There was born one of the nation’s largest produce reclamation and urban gleaning organizations, focused on the distribution of solely fresh fruits and vegetables. And, like the businesses it works with, it has a model that reconciles the head, the heart, and the environment.
“This organization has upcycled over 250 million pounds of fruits and vegetables away from landfills and into communities experiencing food insecurity, by rescuing fresh produce before it’s thrown away,” Jill reveals. “On top of that, Food Forward’s mission is executed through its 100 percent plant-based and environmentally friendly operations that reduce costs for produce partners by reallocating unused and surplus fruits and vegetables across the region, locally and nationally. We have a program that picks up surplus produce from just about anywhere in the U.S.”

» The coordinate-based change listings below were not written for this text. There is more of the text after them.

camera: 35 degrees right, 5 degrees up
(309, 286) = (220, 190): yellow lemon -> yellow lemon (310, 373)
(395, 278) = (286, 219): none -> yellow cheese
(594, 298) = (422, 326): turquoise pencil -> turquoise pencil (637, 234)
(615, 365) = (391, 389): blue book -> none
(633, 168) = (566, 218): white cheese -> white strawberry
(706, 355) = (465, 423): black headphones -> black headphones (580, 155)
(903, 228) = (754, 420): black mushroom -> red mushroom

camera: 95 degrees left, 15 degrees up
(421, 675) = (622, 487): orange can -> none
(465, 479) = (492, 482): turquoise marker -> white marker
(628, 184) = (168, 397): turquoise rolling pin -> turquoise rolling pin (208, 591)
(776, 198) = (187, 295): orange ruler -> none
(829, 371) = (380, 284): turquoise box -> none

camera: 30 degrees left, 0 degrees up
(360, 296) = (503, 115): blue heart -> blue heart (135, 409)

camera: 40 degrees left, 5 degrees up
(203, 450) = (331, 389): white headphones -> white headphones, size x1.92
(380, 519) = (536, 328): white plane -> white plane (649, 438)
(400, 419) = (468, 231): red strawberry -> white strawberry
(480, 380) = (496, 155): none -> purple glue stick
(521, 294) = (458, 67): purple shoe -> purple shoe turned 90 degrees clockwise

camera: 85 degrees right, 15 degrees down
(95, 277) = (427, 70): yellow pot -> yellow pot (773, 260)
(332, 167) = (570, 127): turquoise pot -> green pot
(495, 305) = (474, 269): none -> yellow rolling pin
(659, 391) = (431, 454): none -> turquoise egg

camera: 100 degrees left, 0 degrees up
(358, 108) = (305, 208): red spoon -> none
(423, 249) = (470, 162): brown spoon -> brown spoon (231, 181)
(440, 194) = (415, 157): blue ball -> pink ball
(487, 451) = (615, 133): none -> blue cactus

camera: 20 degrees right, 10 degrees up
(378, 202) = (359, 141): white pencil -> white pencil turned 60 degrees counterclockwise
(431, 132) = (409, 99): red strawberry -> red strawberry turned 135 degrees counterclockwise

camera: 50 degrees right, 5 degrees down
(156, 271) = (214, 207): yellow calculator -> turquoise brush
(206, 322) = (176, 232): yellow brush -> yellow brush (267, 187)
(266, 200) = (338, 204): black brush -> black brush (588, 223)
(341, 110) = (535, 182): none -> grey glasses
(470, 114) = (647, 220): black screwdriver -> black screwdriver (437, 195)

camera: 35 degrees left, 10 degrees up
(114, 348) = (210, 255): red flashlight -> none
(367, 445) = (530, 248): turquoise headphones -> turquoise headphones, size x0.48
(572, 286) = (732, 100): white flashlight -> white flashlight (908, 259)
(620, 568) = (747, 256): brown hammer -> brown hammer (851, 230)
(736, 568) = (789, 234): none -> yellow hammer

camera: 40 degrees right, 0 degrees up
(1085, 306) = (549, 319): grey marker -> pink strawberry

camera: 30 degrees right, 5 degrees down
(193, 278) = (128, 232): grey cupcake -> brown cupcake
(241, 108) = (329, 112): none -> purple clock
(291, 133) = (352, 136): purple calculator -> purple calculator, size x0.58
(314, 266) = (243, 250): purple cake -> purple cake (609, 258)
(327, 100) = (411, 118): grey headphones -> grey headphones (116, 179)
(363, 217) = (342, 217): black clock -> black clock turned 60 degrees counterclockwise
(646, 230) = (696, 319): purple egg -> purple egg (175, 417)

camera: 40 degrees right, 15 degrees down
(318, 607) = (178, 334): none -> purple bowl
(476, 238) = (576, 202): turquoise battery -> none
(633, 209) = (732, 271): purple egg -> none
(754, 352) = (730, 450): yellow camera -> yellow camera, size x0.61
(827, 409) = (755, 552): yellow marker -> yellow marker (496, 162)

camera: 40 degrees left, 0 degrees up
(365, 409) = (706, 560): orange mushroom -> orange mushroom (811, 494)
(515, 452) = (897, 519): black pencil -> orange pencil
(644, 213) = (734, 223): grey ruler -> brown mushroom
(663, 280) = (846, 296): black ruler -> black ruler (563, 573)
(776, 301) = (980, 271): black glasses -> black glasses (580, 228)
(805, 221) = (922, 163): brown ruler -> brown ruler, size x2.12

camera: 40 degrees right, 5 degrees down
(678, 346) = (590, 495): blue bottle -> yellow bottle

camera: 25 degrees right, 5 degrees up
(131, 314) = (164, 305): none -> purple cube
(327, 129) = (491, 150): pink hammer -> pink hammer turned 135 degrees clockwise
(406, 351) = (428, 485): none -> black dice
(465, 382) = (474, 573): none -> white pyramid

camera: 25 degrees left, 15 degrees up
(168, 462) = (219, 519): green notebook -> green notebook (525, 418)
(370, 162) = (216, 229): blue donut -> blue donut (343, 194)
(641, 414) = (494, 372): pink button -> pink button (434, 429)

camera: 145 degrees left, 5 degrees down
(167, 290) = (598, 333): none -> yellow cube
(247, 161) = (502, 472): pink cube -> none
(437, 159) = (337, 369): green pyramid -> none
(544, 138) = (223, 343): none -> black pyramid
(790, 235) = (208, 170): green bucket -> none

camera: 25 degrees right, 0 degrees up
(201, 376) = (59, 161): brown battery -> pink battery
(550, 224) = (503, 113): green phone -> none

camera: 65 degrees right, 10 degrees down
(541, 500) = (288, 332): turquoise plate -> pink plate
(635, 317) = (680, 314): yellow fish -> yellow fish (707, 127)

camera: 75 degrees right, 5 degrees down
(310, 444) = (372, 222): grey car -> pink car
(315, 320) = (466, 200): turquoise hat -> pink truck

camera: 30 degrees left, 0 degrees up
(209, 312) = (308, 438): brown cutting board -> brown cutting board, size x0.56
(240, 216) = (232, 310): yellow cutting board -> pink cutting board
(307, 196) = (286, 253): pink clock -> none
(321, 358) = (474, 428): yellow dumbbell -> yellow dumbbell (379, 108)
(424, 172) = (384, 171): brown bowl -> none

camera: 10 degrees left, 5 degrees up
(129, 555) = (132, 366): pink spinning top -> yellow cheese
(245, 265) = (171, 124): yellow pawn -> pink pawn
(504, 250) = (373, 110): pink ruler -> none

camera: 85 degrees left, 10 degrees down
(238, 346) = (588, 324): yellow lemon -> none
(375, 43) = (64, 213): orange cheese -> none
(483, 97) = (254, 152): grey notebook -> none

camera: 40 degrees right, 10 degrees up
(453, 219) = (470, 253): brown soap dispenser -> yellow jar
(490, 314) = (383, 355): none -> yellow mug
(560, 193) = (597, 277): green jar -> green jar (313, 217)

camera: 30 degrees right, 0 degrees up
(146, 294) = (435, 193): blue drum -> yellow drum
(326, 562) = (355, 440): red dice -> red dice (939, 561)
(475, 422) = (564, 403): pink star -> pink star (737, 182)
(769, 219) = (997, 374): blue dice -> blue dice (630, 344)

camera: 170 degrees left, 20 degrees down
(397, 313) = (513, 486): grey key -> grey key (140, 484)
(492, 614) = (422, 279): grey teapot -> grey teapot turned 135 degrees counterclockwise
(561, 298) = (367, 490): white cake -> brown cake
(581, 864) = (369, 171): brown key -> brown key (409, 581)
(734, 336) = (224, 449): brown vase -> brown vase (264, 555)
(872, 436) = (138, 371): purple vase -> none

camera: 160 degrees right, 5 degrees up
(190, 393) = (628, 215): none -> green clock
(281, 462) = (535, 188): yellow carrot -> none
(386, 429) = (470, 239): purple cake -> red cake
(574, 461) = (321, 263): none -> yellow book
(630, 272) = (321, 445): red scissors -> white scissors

Food Forward is not just a grand idea but provides a long-term sustainable solution and partnership for fresh produce suppliers. The organization received 67 million pounds in 2021, and less than 1 percent ended up in landfills. With SB 1383 in effect—California’s efforts to implement statewide organic waste recycling and surplus food recovery—there is much to be gleaned and gained from Food Forward.
Another advantage, Jills tells me, as a veteran of many leading-edge produce companies herself, comes in helping to better manage the market.
“This program makes better business sense in many ways than resolving to simply pay to dispose of the waste. There are companies who, during different parts of the year—let’s say, Thanksgiving with celery—experience an abundance of product and the grower doesn’t want to flood the marketplace. So, the company will donate a significant amount to make sure that supplies aren’t oversaturated,” she details. “And that’s an opportunity—whether it’s strawberries, celery, or citrus among many others. If there’s a glut in the market with tomatoes and companies don’t want to see the price go down in the market there is a better solution.”
Many times, in fresh produce, what makes good business sense does not always balance our wants and our needs. With Food Forward, I believe we can take a step toward what truly can.